25 new trans-stilbene and trans-stilbazole derivatives were investigated using in vitro and in silico techniques. The selectivity and potency of the compounds were assessed using commercial ELISA test. The obtained results were incorporated into 2D QSAR assay. The most promising compound 4-nitro-3′,4′,5′-trihydroxy-trans-stilbene (N1) was synthetized and its potency and selectivity were confirmed. N1 was classified as preferential COX-2 inhibitor. Its ability to inhibit COX-2 in MCF-7 cell line was established and its cytotoxicity by MTT test was assessed. The compound was more cytotoxic than celecoxib within studied concentration range. Finally, the investigated trans-stilbene was docked into COX-1 and COX-2 active sites using “CDOCKER” protocol.

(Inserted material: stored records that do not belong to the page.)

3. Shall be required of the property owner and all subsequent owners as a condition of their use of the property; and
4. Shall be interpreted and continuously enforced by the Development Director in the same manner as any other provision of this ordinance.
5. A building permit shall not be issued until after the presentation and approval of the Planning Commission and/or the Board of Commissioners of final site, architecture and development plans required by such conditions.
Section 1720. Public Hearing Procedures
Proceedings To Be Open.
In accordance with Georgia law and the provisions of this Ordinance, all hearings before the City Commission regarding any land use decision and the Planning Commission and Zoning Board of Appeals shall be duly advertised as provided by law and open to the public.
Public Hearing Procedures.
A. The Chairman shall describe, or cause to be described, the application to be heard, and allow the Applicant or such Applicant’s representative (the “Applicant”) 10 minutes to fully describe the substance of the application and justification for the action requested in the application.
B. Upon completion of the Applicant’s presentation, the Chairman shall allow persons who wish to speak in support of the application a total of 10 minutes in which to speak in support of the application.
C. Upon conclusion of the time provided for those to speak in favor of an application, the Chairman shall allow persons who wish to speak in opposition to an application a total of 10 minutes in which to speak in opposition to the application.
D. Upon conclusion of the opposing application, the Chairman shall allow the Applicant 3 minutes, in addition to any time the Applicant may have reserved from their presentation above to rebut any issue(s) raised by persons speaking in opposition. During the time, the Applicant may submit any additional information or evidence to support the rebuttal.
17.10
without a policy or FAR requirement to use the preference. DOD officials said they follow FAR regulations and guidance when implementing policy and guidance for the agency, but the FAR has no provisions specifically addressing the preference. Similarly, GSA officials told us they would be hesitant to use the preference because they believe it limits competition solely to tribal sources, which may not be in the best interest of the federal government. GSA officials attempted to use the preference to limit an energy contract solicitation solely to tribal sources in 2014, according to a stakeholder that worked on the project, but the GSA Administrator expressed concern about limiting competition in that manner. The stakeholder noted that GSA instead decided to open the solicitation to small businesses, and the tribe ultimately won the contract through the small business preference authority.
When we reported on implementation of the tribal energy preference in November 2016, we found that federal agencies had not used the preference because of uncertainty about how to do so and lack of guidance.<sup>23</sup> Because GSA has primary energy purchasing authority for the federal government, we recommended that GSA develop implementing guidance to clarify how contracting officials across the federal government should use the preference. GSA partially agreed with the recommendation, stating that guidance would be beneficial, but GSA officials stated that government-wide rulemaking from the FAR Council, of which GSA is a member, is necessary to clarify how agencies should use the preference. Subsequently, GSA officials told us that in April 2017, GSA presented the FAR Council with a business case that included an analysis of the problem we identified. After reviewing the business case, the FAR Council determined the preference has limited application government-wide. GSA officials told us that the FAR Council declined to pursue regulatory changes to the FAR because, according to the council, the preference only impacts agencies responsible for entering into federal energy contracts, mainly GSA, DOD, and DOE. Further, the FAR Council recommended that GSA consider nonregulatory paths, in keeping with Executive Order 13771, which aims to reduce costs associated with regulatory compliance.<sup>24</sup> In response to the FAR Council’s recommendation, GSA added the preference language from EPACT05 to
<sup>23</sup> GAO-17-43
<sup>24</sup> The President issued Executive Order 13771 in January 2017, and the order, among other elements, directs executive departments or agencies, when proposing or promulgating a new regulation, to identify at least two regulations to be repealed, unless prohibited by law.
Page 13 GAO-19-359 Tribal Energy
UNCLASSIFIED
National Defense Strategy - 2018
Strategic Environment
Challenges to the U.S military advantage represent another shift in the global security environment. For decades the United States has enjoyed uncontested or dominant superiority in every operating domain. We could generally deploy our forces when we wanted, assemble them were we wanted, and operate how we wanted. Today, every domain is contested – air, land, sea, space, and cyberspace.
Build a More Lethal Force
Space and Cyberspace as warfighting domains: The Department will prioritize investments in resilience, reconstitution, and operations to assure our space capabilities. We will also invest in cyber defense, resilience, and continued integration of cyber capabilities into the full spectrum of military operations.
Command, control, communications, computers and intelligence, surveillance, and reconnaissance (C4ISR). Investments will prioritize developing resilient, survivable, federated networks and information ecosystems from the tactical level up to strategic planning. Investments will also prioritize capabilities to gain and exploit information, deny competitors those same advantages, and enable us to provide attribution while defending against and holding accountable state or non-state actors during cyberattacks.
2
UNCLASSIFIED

使用体外和计算机模拟技术研究了25种新的反式-stilbene和反式-stilbazole衍生物。使用商业化的ELISA测试评估化合物的选择性和效力。将获得的结果整合到2D QSAR分析中。合成了最有希望的化合物4-硝基-3'，4'，5'-三羟基-反式-sti（N1），并确认了其效力和选择性。N1被列为优先COX-2抑制剂。建立了其在MCF-7细胞系中抑制COX-2的能力，并通过MTT试验评估了其细胞毒性。在研究的浓度范围内，该化合物比塞来昔布更具细胞毒性。最后，调查的跨性别使用“ CDOCKER”协议将-stilbene插入COX-1和COX-2活性位点。